Let’s say you want the homeless eradicated and locked up. Let’s say you want to shut the “mentally ill” away in prisons or institutions so poorly resourced as to be indistinguishable from prisons. Let’s say you don’t like trans people — a lot of people don’t — and you want them gone, too, driven into the closet or across the border or just plain dead. Let’s say you want everyone strange or different or difficult eradicated, let’s say you want to raze the earth and plant it with just one lumpy potato-white crop, and let’s say that you think, once you do this, you’ll have all you need, forever. 

But look around — look at all these different people and things you’re trying to remove from the system that supports you — and ask yourself: Are they the bugs, or the sparrows? 

Can you be sure? 


I figured out where the woolly hedgenettles were coming from.
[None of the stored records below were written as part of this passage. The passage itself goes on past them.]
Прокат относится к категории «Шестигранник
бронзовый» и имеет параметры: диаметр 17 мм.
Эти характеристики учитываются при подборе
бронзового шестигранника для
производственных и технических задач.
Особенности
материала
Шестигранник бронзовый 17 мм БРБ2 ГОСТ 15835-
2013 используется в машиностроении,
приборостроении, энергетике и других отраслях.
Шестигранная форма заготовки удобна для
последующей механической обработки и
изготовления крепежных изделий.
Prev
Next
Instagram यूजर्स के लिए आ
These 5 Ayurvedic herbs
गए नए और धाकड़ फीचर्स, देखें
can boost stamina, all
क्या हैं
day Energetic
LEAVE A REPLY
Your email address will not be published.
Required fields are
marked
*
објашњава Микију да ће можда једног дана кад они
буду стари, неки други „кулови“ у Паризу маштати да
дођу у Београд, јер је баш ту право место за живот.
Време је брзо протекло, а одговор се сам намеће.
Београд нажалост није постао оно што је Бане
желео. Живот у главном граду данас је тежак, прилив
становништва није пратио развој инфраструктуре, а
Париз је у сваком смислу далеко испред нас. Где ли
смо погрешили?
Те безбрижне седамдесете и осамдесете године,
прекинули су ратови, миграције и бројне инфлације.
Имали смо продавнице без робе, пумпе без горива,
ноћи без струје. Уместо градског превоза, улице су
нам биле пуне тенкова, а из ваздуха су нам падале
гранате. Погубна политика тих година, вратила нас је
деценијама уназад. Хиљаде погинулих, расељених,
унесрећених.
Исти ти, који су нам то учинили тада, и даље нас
We live near a rich family’s summer house; they leave it empty for most of the year, and in the absence of anyone to tend it, their garden had started slowly migrating over the fences and toward our yard. The hedgenettles were just the first arrivals; a week or two later, I found that I was, without my knowledge or intention, growing a healthy crop of zucchini. 

This is what escapees do — make the world richer, flee from the places that haven’t tended them and start feeding places that do. I hope my friend takes root in her new home. I suspect she will only be the first of many arrivals. I hope she knows that the letters and labels and names stamped on her passport are artificial boundaries; they do not describe her and cannot contain her. She thrives outside of the walls and borders imposed on her from the outside, by those in power. 
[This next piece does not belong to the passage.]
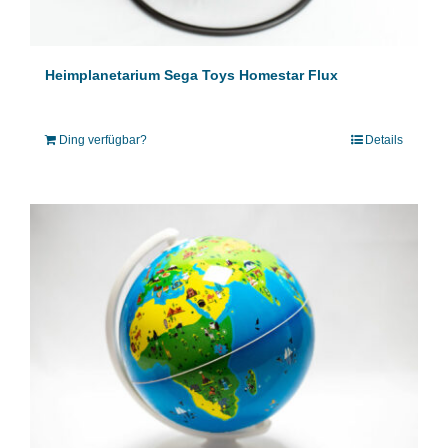
Heimplanetarium Sega Toys Homestar Flux
Ding verfügbar?
Details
She is life, trying to live itself to the fullest, and life is more powerful than any set of rules. Yet those rules undeniably get in life’s way and usher in destruction. I hope we survive whatever collapse we’re causing now, or else I hope we escape it. I hope we find ways to thrive in places not made for us, like newly wild things do. 


I learned the story about the Irish Potato Famine from Michael Pollan's The Botany of Desire and the story about the Great Chinese Famine from Bethany Brookshire's Pests. Both are great reads that I couldn't find a way to cite in the main text.